▶ [Work instructions]: With nothing added and nothing dropped, write out all of the entries below.

(Document layout analysis data)

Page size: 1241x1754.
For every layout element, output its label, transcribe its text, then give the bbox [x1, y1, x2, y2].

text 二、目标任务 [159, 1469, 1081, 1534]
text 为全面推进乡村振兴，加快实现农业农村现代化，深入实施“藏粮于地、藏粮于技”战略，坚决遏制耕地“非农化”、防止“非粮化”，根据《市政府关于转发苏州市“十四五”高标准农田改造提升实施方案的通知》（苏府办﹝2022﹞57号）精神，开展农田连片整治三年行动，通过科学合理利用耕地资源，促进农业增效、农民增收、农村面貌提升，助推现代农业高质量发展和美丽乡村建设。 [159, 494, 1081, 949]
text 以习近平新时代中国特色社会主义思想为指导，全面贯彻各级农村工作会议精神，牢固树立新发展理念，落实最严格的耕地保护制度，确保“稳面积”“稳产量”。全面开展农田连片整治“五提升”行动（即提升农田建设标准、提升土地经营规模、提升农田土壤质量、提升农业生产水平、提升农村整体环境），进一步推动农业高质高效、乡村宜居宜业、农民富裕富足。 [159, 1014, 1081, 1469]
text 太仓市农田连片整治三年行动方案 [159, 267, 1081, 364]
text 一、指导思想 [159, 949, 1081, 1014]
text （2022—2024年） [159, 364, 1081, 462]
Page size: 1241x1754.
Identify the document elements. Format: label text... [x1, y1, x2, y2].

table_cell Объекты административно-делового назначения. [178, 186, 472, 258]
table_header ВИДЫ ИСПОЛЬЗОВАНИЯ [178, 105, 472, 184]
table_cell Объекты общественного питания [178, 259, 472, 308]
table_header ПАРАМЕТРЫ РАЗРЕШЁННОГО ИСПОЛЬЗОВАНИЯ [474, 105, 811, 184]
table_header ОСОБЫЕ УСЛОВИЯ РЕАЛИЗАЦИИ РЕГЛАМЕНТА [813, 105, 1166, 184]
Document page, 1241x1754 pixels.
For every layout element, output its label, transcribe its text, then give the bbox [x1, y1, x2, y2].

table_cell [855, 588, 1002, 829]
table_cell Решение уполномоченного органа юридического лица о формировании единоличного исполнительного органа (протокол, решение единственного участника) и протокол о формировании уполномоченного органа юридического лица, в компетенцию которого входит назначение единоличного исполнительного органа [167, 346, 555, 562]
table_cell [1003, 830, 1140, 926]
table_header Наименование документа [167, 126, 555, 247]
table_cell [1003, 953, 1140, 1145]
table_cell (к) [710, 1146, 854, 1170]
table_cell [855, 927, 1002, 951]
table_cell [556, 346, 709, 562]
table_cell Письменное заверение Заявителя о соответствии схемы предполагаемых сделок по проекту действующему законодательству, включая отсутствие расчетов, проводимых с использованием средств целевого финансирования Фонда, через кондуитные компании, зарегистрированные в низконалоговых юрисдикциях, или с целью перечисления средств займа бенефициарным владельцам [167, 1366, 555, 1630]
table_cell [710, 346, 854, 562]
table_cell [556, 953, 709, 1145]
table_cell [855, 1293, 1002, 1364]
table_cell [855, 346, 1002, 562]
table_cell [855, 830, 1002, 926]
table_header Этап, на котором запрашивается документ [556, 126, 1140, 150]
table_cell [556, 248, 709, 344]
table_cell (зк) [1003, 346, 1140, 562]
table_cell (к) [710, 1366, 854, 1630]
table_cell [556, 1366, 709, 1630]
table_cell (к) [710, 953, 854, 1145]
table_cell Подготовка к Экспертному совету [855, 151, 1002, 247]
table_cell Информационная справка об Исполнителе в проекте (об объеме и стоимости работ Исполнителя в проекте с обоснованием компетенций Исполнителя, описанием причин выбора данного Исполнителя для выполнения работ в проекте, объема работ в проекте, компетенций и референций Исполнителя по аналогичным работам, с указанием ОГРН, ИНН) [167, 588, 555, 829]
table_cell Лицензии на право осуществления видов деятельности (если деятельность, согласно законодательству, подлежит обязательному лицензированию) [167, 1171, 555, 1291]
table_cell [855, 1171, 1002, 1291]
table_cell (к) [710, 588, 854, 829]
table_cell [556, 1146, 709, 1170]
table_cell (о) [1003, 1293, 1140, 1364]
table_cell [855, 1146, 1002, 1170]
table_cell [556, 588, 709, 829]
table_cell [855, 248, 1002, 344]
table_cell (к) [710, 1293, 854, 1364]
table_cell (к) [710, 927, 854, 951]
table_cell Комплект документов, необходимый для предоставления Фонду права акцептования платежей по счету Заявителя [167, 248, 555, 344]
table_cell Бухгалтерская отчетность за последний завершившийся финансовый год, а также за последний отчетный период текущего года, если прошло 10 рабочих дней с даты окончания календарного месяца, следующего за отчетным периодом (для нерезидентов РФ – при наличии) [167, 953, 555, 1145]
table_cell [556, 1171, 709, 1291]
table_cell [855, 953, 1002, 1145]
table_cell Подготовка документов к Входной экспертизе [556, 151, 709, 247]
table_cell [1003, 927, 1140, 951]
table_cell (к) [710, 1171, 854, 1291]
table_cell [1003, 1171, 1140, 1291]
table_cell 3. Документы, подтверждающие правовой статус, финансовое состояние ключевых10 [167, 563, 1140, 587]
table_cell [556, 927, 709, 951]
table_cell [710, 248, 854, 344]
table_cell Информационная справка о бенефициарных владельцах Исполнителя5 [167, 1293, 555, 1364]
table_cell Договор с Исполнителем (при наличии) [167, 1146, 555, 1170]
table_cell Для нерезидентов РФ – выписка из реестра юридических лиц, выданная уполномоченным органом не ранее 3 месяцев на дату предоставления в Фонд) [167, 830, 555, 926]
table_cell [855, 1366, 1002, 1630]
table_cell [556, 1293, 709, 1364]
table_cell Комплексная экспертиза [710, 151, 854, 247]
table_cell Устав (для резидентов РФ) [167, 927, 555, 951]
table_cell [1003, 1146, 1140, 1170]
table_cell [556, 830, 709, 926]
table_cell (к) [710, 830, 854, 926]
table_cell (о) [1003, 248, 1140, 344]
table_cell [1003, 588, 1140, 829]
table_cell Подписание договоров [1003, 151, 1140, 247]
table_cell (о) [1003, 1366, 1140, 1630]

▶ [Reply]:
Page size: 1241x1754.
For every layout element, output its label, transcribe its text, then give the bbox [x1, y1, x2, y2].

text 二、目标任务 [159, 1469, 1081, 1534]
text 为全面推进乡村振兴，加快实现农业农村现代化，深入实施“藏粮于地、藏粮于技”战略，坚决遏制耕地“非农化”、防止“非粮化”，根据《市政府关于转发苏州市“十四五”高标准农田改造提升实施方案的通知》（苏府办﹝2022﹞57号）精神，开展农田连片整治三年行动，通过科学合理利用耕地资源，促进农业增效、农民增收、农村面貌提升，助推现代农业高质量发展和美丽乡村建设。 [159, 494, 1081, 949]
text 以习近平新时代中国特色社会主义思想为指导，全面贯彻各级农村工作会议精神，牢固树立新发展理念，落实最严格的耕地保护制度，确保“稳面积”“稳产量”。全面开展农田连片整治“五提升”行动（即提升农田建设标准、提升土地经营规模、提升农田土壤质量、提升农业生产水平、提升农村整体环境），进一步推动农业高质高效、乡村宜居宜业、农民富裕富足。 [159, 1014, 1081, 1469]
text 太仓市农田连片整治三年行动方案 [159, 267, 1081, 364]
text 一、指导思想 [159, 949, 1081, 1014]
text （2022—2024年） [159, 364, 1081, 462]
Page size: 1241x1754.
Identify the document elements. Format: label text... [x1, y1, x2, y2].

table_cell Объекты административно-делового назначения. [178, 186, 472, 258]
table_header ВИДЫ ИСПОЛЬЗОВАНИЯ [178, 105, 472, 184]
table_cell Объекты общественного питания [178, 259, 472, 308]
table_header ПАРАМЕТРЫ РАЗРЕШЁННОГО ИСПОЛЬЗОВАНИЯ [474, 105, 811, 184]
table_header ОСОБЫЕ УСЛОВИЯ РЕАЛИЗАЦИИ РЕГЛАМЕНТА [813, 105, 1166, 184]
Document page, 1241x1754 pixels.
For every layout element, output its label, transcribe its text, then give the bbox [x1, y1, x2, y2].

table_cell [855, 588, 1002, 829]
table_cell Решение уполномоченного органа юридического лица о формировании единоличного исполнительного органа (протокол, решение единственного участника) и протокол о формировании уполномоченного органа юридического лица, в компетенцию которого входит назначение единоличного исполнительного органа [167, 346, 555, 562]
table_cell [1003, 830, 1140, 926]
table_header Наименование документа [167, 126, 555, 247]
table_cell [1003, 953, 1140, 1145]
table_cell (к) [710, 1146, 854, 1170]
table_cell [855, 927, 1002, 951]
table_cell [556, 346, 709, 562]
table_cell Письменное заверение Заявителя о соответствии схемы предполагаемых сделок по проекту действующему законодательству, включая отсутствие расчетов, проводимых с использованием средств целевого финансирования Фонда, через кондуитные компании, зарегистрированные в низконалоговых юрисдикциях, или с целью перечисления средств займа бенефициарным владельцам [167, 1366, 555, 1630]
table_cell [710, 346, 854, 562]
table_cell [556, 953, 709, 1145]
table_cell [855, 1293, 1002, 1364]
table_cell [855, 346, 1002, 562]
table_cell [855, 830, 1002, 926]
table_header Этап, на котором запрашивается документ [556, 126, 1140, 150]
table_cell [556, 248, 709, 344]
table_cell (зк) [1003, 346, 1140, 562]
table_cell (к) [710, 1366, 854, 1630]
table_cell [556, 1366, 709, 1630]
table_cell (к) [710, 953, 854, 1145]
table_cell Подготовка к Экспертному совету [855, 151, 1002, 247]
table_cell Информационная справка об Исполнителе в проекте (об объеме и стоимости работ Исполнителя в проекте с обоснованием компетенций Исполнителя, описанием причин выбора данного Исполнителя для выполнения работ в проекте, объема работ в проекте, компетенций и референций Исполнителя по аналогичным работам, с указанием ОГРН, ИНН) [167, 588, 555, 829]
table_cell Лицензии на право осуществления видов деятельности (если деятельность, согласно законодательству, подлежит обязательному лицензированию) [167, 1171, 555, 1291]
table_cell [855, 1171, 1002, 1291]
table_cell (к) [710, 588, 854, 829]
table_cell [556, 1146, 709, 1170]
table_cell (о) [1003, 1293, 1140, 1364]
table_cell [855, 1146, 1002, 1170]
table_cell [556, 588, 709, 829]
table_cell [855, 248, 1002, 344]
table_cell (к) [710, 1293, 854, 1364]
table_cell (к) [710, 927, 854, 951]
table_cell Комплект документов, необходимый для предоставления Фонду права акцептования платежей по счету Заявителя [167, 248, 555, 344]
table_cell Бухгалтерская отчетность за последний завершившийся финансовый год, а также за последний отчетный период текущего года, если прошло 10 рабочих дней с даты окончания календарного месяца, следующего за отчетным периодом (для нерезидентов РФ – при наличии) [167, 953, 555, 1145]
table_cell [556, 1171, 709, 1291]
table_cell [855, 953, 1002, 1145]
table_cell Подготовка документов к Входной экспертизе [556, 151, 709, 247]
table_cell [1003, 927, 1140, 951]
table_cell (к) [710, 1171, 854, 1291]
table_cell [1003, 1171, 1140, 1291]
table_cell 3. Документы, подтверждающие правовой статус, финансовое состояние ключевых10 [167, 563, 1140, 587]
table_cell [556, 927, 709, 951]
table_cell [710, 248, 854, 344]
table_cell Информационная справка о бенефициарных владельцах Исполнителя5 [167, 1293, 555, 1364]
table_cell Договор с Исполнителем (при наличии) [167, 1146, 555, 1170]
table_cell Для нерезидентов РФ – выписка из реестра юридических лиц, выданная уполномоченным органом не ранее 3 месяцев на дату предоставления в Фонд) [167, 830, 555, 926]
table_cell [855, 1366, 1002, 1630]
table_cell [556, 1293, 709, 1364]
table_cell Комплексная экспертиза [710, 151, 854, 247]
table_cell Устав (для резидентов РФ) [167, 927, 555, 951]
table_cell [1003, 1146, 1140, 1170]
table_cell [556, 830, 709, 926]
table_cell (к) [710, 830, 854, 926]
table_cell (о) [1003, 248, 1140, 344]
table_cell [1003, 588, 1140, 829]
table_cell Подписание договоров [1003, 151, 1140, 247]
table_cell (о) [1003, 1366, 1140, 1630]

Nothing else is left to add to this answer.